=== Available records ===

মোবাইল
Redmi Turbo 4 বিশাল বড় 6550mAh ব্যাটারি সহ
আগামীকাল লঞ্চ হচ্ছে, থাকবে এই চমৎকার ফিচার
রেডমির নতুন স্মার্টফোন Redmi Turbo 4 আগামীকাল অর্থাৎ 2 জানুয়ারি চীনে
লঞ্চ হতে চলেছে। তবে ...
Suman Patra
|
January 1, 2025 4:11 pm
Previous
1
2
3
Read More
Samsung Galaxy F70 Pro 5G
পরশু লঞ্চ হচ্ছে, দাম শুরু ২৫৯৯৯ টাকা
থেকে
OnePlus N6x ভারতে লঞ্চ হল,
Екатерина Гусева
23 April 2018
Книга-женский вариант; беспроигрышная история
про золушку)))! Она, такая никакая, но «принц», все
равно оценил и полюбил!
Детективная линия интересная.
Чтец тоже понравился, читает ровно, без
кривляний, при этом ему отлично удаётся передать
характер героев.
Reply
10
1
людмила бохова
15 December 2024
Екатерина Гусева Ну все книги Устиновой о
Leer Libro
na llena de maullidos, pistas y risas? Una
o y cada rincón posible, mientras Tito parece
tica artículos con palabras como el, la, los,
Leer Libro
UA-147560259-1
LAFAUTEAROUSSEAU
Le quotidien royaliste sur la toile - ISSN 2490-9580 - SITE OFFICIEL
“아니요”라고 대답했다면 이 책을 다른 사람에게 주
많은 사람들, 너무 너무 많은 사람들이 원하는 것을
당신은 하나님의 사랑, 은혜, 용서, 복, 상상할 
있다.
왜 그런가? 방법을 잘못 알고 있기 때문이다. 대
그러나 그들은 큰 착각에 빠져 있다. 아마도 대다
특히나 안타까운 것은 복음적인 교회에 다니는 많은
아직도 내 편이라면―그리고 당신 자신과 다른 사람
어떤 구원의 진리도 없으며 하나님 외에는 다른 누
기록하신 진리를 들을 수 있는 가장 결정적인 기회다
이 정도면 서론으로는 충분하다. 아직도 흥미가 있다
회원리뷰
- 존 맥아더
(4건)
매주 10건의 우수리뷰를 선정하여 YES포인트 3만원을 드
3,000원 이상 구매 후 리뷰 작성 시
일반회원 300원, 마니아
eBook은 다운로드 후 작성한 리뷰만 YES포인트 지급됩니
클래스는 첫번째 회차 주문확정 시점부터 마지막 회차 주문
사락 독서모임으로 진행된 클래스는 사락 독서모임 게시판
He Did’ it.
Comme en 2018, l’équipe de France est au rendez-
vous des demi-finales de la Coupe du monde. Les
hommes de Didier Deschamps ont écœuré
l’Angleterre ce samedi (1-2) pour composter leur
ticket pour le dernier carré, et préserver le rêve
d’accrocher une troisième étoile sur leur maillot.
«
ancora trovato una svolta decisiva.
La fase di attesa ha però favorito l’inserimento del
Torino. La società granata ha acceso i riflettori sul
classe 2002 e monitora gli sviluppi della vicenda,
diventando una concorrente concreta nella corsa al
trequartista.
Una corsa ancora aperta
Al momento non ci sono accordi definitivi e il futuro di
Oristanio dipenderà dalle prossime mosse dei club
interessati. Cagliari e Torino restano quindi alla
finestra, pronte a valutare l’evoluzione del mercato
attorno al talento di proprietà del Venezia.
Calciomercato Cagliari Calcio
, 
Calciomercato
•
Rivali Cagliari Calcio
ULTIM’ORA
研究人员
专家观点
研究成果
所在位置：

===

* What needs to be done *
Beginning at the top of the data, please return every line until and including the line containing "Книга-женский вариант; беспроигрышная история", copied exactly, and nothing past it.

* Solution to this exercise *
মোবাইল
Redmi Turbo 4 বিশাল বড় 6550mAh ব্যাটারি সহ
আগামীকাল লঞ্চ হচ্ছে, থাকবে এই চমৎকার ফিচার
রেডমির নতুন স্মার্টফোন Redmi Turbo 4 আগামীকাল অর্থাৎ 2 জানুয়ারি চীনে
লঞ্চ হতে চলেছে। তবে ...
Suman Patra
|
January 1, 2025 4:11 pm
Previous
1
2
3
Read More
Samsung Galaxy F70 Pro 5G
পরশু লঞ্চ হচ্ছে, দাম শুরু ২৫৯৯৯ টাকা
থেকে
OnePlus N6x ভারতে লঞ্চ হল,
Екатерина Гусева
23 April 2018
Книга-женский вариант; беспроигрышная история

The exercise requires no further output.